Holly Hall

Stop Killing Trees: An argument for sustainability in HR

We all know the common trope – the one where a frazzled-looking HR professional is surrounded by piles of paperwork and filing cabinets. It would probably be funny if all of us hadn’t seen or experienced it at some point in our careers. However, by creating a culture of sustainability that image can be replaced by a superhero; one who champions both Mother Nature and employee integrity.

According to SHRM’s study on HR and sustainability, it’s “most effective when integrated into a company’s strategic framework rather than created as a feel-good exercise.” Because HR is often seen as a conduit to and for employees at-large, working on a sustainability strategy can be HR’s most successful chance for a seat at the table. It’s also just good business sense because of the long-term cost savings.

Companies with active sustainability strategies often see a significant improvement in reputation, leading to an increase in loyalty in clients, customers, and employees. A sustainable culture not only helps to attract ethically-minded top talent, but to retain younger employees who are typically more focused on environmental concerns.

One of the hardest parts of moving toward sustainability is getting started. From an HR-perspective, I recommend two areas of initial focus: procedure improvement and HR technology systems.

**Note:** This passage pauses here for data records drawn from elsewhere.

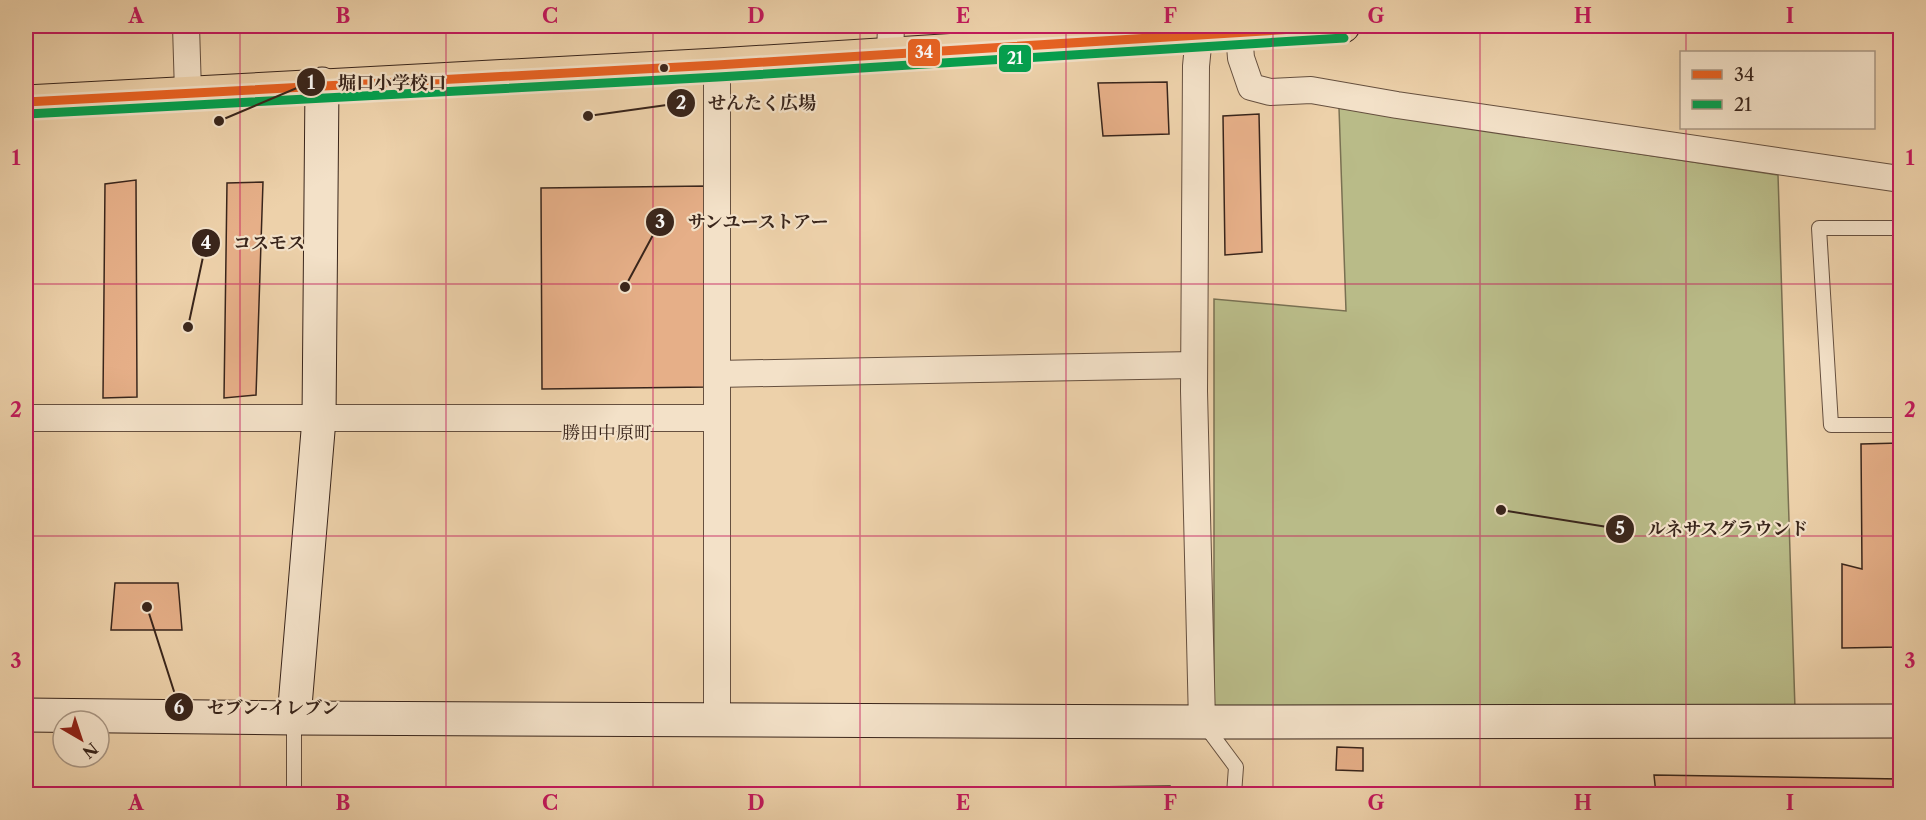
<svg xmlns="http://www.w3.org/2000/svg" width="1926" height="820" font-family="'Libre Caslon Text','Noto Serif JP',serif">
	<rect width="100%" height="100%" fill="#edd1aa"/>
	<filter id="stains"><feTurbulence type="fractalNoise" baseFrequency=".00333" numOctaves="4"/><feColorMatrix values="0 0 0 0 .2 0 0 0 0 .09 0 0 0 0 .02 0 0 0 .5 -.17"/></filter>
	<radialGradient id="worn" r=".72"><stop offset=".6" stop-color="#630" stop-opacity="0"/><stop offset="1" stop-color="#630" stop-opacity=".3"/></radialGradient>
	<polygon fill="#b9bb88" stroke="#797052" stroke-width="1.5" points="1339,108 1778,175 1795,709 1214,710 1214,299 1346,311"/>
	<g fill="#e6af88" stroke="#39251b" stroke-width="1.5">
		<polygon points="1167,82 1169,134 1103,136 1098,83"/>
		<polygon points="1259,114 1262,252 1225,255 1223,116"/>
		<polygon points="136,180 137,397 103,398 105,184"/>
		<polygon points="263,182 256,395 224,398 227,183"/>
		<polygon points="707,186 708,387 542,389 541,188"/>
		<polygon points="1900,443 1900,647 1842,648 1842,564 1862,569 1861,444"/>
		<polygon points="115,583 178,583 182,630 111,630"/>
		<polygon points="1337,747 1363,748 1363,771 1336,770"/>
		<polygon points="1654,775 1900,779 1900,794 1656,794"/>
		<polygon points="1170,786 1170,794 1087,794 1087,787"/>
	</g>
	<g fill="none" stroke-linecap="round" stroke-linejoin="round">
		<defs>
			<g id="lane">
				<polyline points="1900,228 1819,228 1831,425 1900,425"/>
				<polyline points="1204,724 1236,767 1234,794"/>
				<polyline points="294,794 294,718"/>
			</g>
			<g id="street">
				<polyline points="186,26 188,92"/>
				<polyline points="1200,26 1196,66 1194,391 1202,722"/>
				<polyline points="1239,33 1241,58 1251,87 1270,92 1311,90 1397,105 1900,179"/>
				<polyline points="890,54 891,26"/>
				<polyline points="717,374 1194,365"/>
				<polyline points="26,418 717,418"/>
				<polyline points="717,719 717,65"/>
			</g>
			<g id="secondary">
				<polyline points="26,715 294,718 1202,722 1900,721"/>
				<polyline points="294,718 319,419 322,84"/>
			</g>
			<polyline id="primary" points="26,102 717,65 1343,26"/>
		</defs>
		<use href="#lane" stroke="#66503f" stroke-width="16"/>
		<use href="#street" stroke="#66503f" stroke-width="28"/>
		<use href="#secondary" stroke="#39251b" stroke-width="35"/>
		<use href="#primary" stroke="#39251b" stroke-width="35"/>
		<use href="#lane" stroke="#f3e1c8" stroke-width="14"/>
		<use href="#street" stroke="#f3e1c8" stroke-width="26"/>
		<use href="#secondary" stroke="#f3e1c8" stroke-width="33"/>
		<use href="#primary" stroke="#edd1aa" stroke-width="33"/>
		<defs>
			<polyline id="bus-1" points="26,102 717,65 1343,26"/>
			<polyline id="bus-2" points="27,114 718,77 1344,38"/>
		</defs>
		<use href="#bus-1" stroke="#f3e1c8" stroke-width="14"/>
		<use href="#bus-2" stroke="#f3e1c8" stroke-width="14"/>
		<use href="#bus-1" stroke="#e96222" stroke-width="9"/>
		<use href="#bus-2" stroke="#03a04e" stroke-width="9"/>
	</g>
	<path fill="none" stroke="#c2185b" stroke-width="1.5" stroke-opacity="0.55" d="M 240,26 L 240,794M 446,26 L 446,794M 653,26 L 653,794M 860,26 L 860,794M 1066,26 L 1066,794M 1273,26 L 1273,794M 1480,26 L 1480,794M 1686,26 L 1686,52M 1686,128 L 1686,794M 26,284 L 1900,284M 26,536 L 1900,536"/>
	<circle fill="#39251b" stroke="#f3e1c8" stroke-width="2" cx="664" cy="68" r="5"/>
	<g text-anchor="middle" dominant-baseline="central" stroke-width="4.5" stroke-linejoin="round" paint-order="stroke">
		<g font-size="18" fill="#39251b" stroke="#f3e1c8">
			<text x="607" y="433">勝田中原町</text>
		</g>
	</g>
	<path fill="none" stroke="#39251b" stroke-width="2" d="M219 121L311 82M588 116L681 103M625 287L660 222M188 327L206 243M1501 510L1620 529M147 607L179 707"/>
	<g fill="#39251b" stroke="#f3e1c8" stroke-width="2">
		<circle cx="219" cy="121" r="6"/>
		<circle cx="588" cy="116" r="6"/>
		<circle cx="625" cy="287" r="6"/>
		<circle cx="188" cy="327" r="6"/>
		<circle cx="1501" cy="510" r="6"/>
		<circle cx="147" cy="607" r="6"/>
		<circle cx="311" cy="82" r="15"/>
		<circle cx="681" cy="103" r="15"/>
		<circle cx="660" cy="222" r="15"/>
		<circle cx="206" cy="243" r="15"/>
		<circle cx="1620" cy="529" r="15"/>
		<circle cx="179" cy="707" r="15"/>
	</g>
	<g font-size="18" text-anchor="middle" font-weight="bold" fill="#fff">
		<text x="311" y="89">1</text>
		<text x="681" y="109">2</text>
		<text x="660" y="228">3</text>
		<text x="206" y="249">4</text>
		<text x="1620" y="535">5</text>
		<text x="179" y="714">6</text>
	</g>
	<g font-size="18" text-anchor="middle" font-weight="bold" fill="#39251b" stroke="#f3e1c8" stroke-width="4.5" stroke-linejoin="round" paint-order="stroke">
		<text x="392" y="89">堀口小学校口</text>
		<text x="762" y="109">せんたく広場</text>
		<text x="758" y="228">サンユーストアー</text>
		<text x="269" y="249">コスモス</text>
		<text x="1728" y="535">ルネサスグラウンド</text>
		<text x="273" y="714">セブン-イレブン</text>
	</g>
	<g stroke="#f3e1c8" stroke-width="2">
		<rect x="907" y="38" width="34" height="29" rx="6" fill="#e96222"/>
		<rect x="998" y="44" width="34" height="29" rx="6" fill="#03a04e"/>
	</g>
	<g font-size="16" text-anchor="middle" font-weight="bold" fill="#fff">
		<text x="924" y="58">34</text>
		<text x="1015" y="64">21</text>
	</g>
	<rect width="1926" height="820" fill="none" stroke="#edd1aa" stroke-width="66"/>
	<rect x="1680" y="51" width="195" height="78" fill="#f3e1c8" stroke="#a99683" stroke-width="1.5"/>
	<rect x="1692" y="70" width="30" height="9" fill="#e96222" stroke="#a99683" stroke-width="1.5"/>
	<text x="1734" y="81" font-size="18" fill="#39251b">34</text>
	<rect x="1692" y="100" width="30" height="9" fill="#03a04e" stroke="#a99683" stroke-width="1.5"/>
	<text x="1734" y="111" font-size="18" fill="#39251b">21</text>
	<g transform="translate(81 739) rotate(141)"><circle r="28" fill="#f3e1c8" stroke="#a99683" stroke-width="1.5"/>
	<path d="M0-4.5L10 22L0 15L-10 22Z" fill="#8f2418"/>
	<text y="-9" font-size="16" font-weight="bold" text-anchor="middle" fill="#39251b">N</text>
	</g>
	<rect x="33" y="33" width="1860" height="754" fill="none" stroke="#c2185b" stroke-width="2"/>
	<g font-size="20" text-anchor="middle" font-weight="bold" fill="#c2185b">
		<text x="136" y="23">A</text>
		<text x="343" y="23">B</text>
		<text x="550" y="23">C</text>
		<text x="756" y="23">D</text>
		<text x="963" y="23">E</text>
		<text x="1170" y="23">F</text>
		<text x="1376" y="23">G</text>
		<text x="1583" y="23">H</text>
		<text x="1790" y="23">I</text>
		<text x="16" y="165">1</text>
		<text x="1910" y="165">1</text>
		<text x="16" y="417">2</text>
		<text x="1910" y="417">2</text>
		<text x="16" y="668">3</text>
		<text x="1910" y="668">3</text>
		<text x="136" y="810">A</text>
		<text x="343" y="810">B</text>
		<text x="550" y="810">C</text>
		<text x="756" y="810">D</text>
		<text x="963" y="810">E</text>
		<text x="1170" y="810">F</text>
		<text x="1376" y="810">G</text>
		<text x="1583" y="810">H</text>
		<text x="1790" y="810">I</text>
	</g>
	<rect width="100%" height="100%" filter="url(#stains)"/>
	<rect width="100%" height="100%" fill="url(#worn)"/>
</svg>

Start at the very beginning of your employee lifecycle. While documenting each step look for inefficiencies, duplication of effort, and unnecessary paper waste. Carefully think about how you can make your procedures more cohesive. Remember, documentation doesn’t mean you have to print everything. Instead find an accessible place in the cloud for the materials.

As you’re analyzing your procedures, look at your HR technology. A majority of HR tech users are already on cloud-based programs – but if you’re not – it’s definitely time to look into one. These cloud-based solutions help your sustainability endeavor by cutting down needed resources. You no longer need the space, IT professionals, or electricity that were needed in the past to run older solutions. Plus, think of the mobile capabilities.

One of the best things HR technology can do is reduce paper usage. Gone are the days of paper PTO requests, onboarding documentation, and performance evaluations. All of this can be done compliantly in digital format. To do so, you may need to optimize reports or activate additional modules; or you may need an entirely new system all together.

By using sustainability as a strategy and improved procedures and HR technology as tactics, HR can surely earn that much-coveted seat at the C-suite table (or help retain the seat). Through sustainability we can change the mindset of HR as a paper hoarder to that of an employee-focused superhero.